§ **Collected data**
□ □ □ □

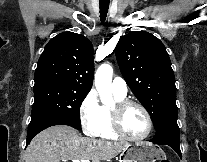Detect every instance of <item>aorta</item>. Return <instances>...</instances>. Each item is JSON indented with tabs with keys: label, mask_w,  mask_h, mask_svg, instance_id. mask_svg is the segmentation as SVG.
Segmentation results:
<instances>
[{
	"label": "aorta",
	"mask_w": 207,
	"mask_h": 162,
	"mask_svg": "<svg viewBox=\"0 0 207 162\" xmlns=\"http://www.w3.org/2000/svg\"><path fill=\"white\" fill-rule=\"evenodd\" d=\"M113 68L109 63L102 64L95 74V86L104 105H111L113 98L111 94Z\"/></svg>",
	"instance_id": "1"
}]
</instances>
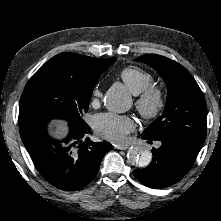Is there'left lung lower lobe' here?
<instances>
[{"label": "left lung lower lobe", "instance_id": "1", "mask_svg": "<svg viewBox=\"0 0 221 221\" xmlns=\"http://www.w3.org/2000/svg\"><path fill=\"white\" fill-rule=\"evenodd\" d=\"M151 143L152 139L142 135ZM158 149L153 148L149 166L134 170V176L145 186L159 189L180 181L192 168L199 149L178 140L162 139Z\"/></svg>", "mask_w": 221, "mask_h": 221}]
</instances>
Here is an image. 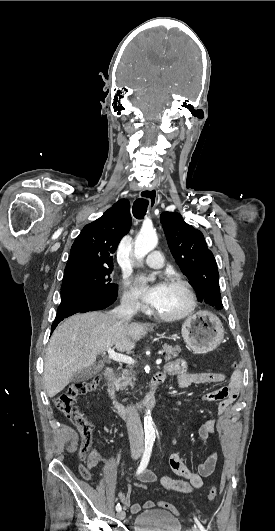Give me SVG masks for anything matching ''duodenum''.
Segmentation results:
<instances>
[{"label":"duodenum","instance_id":"1","mask_svg":"<svg viewBox=\"0 0 275 531\" xmlns=\"http://www.w3.org/2000/svg\"><path fill=\"white\" fill-rule=\"evenodd\" d=\"M114 374L115 368L112 366H107L103 369L101 375L106 386L108 398L111 401L112 408L117 415L126 418L131 415L142 414L157 404L156 393L166 378L165 373H156L151 380V392L144 399L133 404H125L117 401L112 383Z\"/></svg>","mask_w":275,"mask_h":531}]
</instances>
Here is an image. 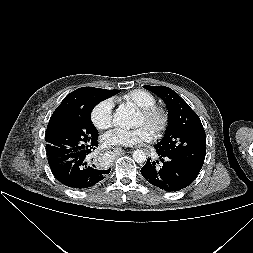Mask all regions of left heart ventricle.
Wrapping results in <instances>:
<instances>
[{
    "label": "left heart ventricle",
    "instance_id": "obj_1",
    "mask_svg": "<svg viewBox=\"0 0 253 253\" xmlns=\"http://www.w3.org/2000/svg\"><path fill=\"white\" fill-rule=\"evenodd\" d=\"M137 125H146L148 126L153 132H154V128L156 123L152 120H148L146 119L142 114H138V118H137Z\"/></svg>",
    "mask_w": 253,
    "mask_h": 253
}]
</instances>
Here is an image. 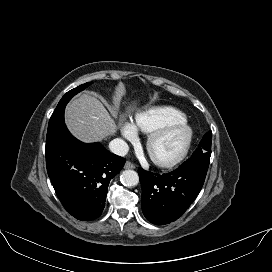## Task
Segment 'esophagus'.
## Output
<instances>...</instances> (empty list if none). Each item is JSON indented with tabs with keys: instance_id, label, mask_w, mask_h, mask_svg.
<instances>
[{
	"instance_id": "34e87169",
	"label": "esophagus",
	"mask_w": 272,
	"mask_h": 272,
	"mask_svg": "<svg viewBox=\"0 0 272 272\" xmlns=\"http://www.w3.org/2000/svg\"><path fill=\"white\" fill-rule=\"evenodd\" d=\"M124 168H125V169H135L136 166H135V164H133V163L127 161V162L125 163V165H124Z\"/></svg>"
}]
</instances>
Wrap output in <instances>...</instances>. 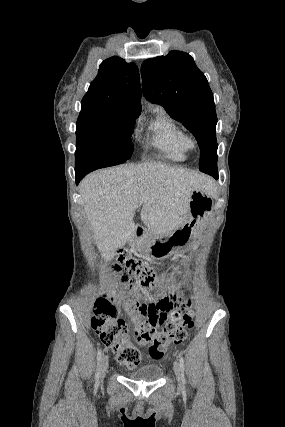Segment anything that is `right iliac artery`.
Instances as JSON below:
<instances>
[{"instance_id":"right-iliac-artery-1","label":"right iliac artery","mask_w":285,"mask_h":427,"mask_svg":"<svg viewBox=\"0 0 285 427\" xmlns=\"http://www.w3.org/2000/svg\"><path fill=\"white\" fill-rule=\"evenodd\" d=\"M101 357H102V350L99 349L98 352H97V366H98V368H97V372L95 374L96 385H98V379H99V374H100Z\"/></svg>"}]
</instances>
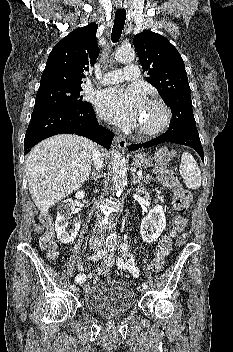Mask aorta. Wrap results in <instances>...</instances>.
I'll return each mask as SVG.
<instances>
[{"label":"aorta","instance_id":"aorta-1","mask_svg":"<svg viewBox=\"0 0 233 352\" xmlns=\"http://www.w3.org/2000/svg\"><path fill=\"white\" fill-rule=\"evenodd\" d=\"M116 58L120 62L132 61L135 58V52L132 48L120 47L116 52ZM112 181L116 191V195L120 196L127 184V167L125 160L118 151L112 152ZM116 234L112 233L108 241L114 242Z\"/></svg>","mask_w":233,"mask_h":352}]
</instances>
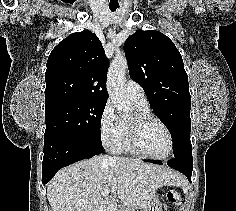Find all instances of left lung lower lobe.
<instances>
[{
    "label": "left lung lower lobe",
    "mask_w": 236,
    "mask_h": 211,
    "mask_svg": "<svg viewBox=\"0 0 236 211\" xmlns=\"http://www.w3.org/2000/svg\"><path fill=\"white\" fill-rule=\"evenodd\" d=\"M146 162H151L155 164H163L160 161L157 160H145ZM168 166L178 170L179 172L183 173L187 176L188 180L191 182V174L193 170V160L192 158H185V159H179L174 158L167 162Z\"/></svg>",
    "instance_id": "0a47b994"
}]
</instances>
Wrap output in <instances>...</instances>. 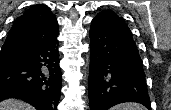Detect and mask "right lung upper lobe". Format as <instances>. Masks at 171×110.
Here are the masks:
<instances>
[{
    "label": "right lung upper lobe",
    "instance_id": "1",
    "mask_svg": "<svg viewBox=\"0 0 171 110\" xmlns=\"http://www.w3.org/2000/svg\"><path fill=\"white\" fill-rule=\"evenodd\" d=\"M58 33L57 19L48 6H33L17 17L1 49V56L24 54L52 40Z\"/></svg>",
    "mask_w": 171,
    "mask_h": 110
}]
</instances>
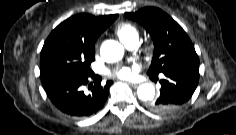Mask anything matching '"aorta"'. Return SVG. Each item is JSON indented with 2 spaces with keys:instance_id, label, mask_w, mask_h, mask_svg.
Returning <instances> with one entry per match:
<instances>
[{
  "instance_id": "762f6f07",
  "label": "aorta",
  "mask_w": 236,
  "mask_h": 135,
  "mask_svg": "<svg viewBox=\"0 0 236 135\" xmlns=\"http://www.w3.org/2000/svg\"><path fill=\"white\" fill-rule=\"evenodd\" d=\"M100 55L105 62H117L124 55V47L117 41L106 40L101 45ZM137 95L142 101H151L155 96V88L150 83L141 84L137 89Z\"/></svg>"
}]
</instances>
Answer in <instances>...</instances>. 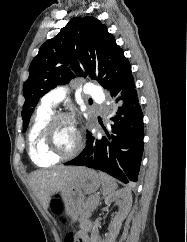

□ □ □ □

§ **Stated exercise**
Print the data verbatim, beginning at the line that contains "Mask anything matching" and continuing through the final line of the data. Omit the pictures from your answer.

§ **Answer below**
Mask anything matching '"aorta"'. Return SVG. Each item is JSON indented with 2 spaces with keys:instance_id, label, mask_w, mask_h, mask_svg.
Returning <instances> with one entry per match:
<instances>
[{
  "instance_id": "762f6f07",
  "label": "aorta",
  "mask_w": 236,
  "mask_h": 135,
  "mask_svg": "<svg viewBox=\"0 0 236 135\" xmlns=\"http://www.w3.org/2000/svg\"><path fill=\"white\" fill-rule=\"evenodd\" d=\"M100 55L105 62H117L124 55V47L117 41L106 40L101 45ZM137 95L142 101H151L155 96V88L150 83L141 84L137 89Z\"/></svg>"
}]
</instances>
Answer in <instances>...</instances>. 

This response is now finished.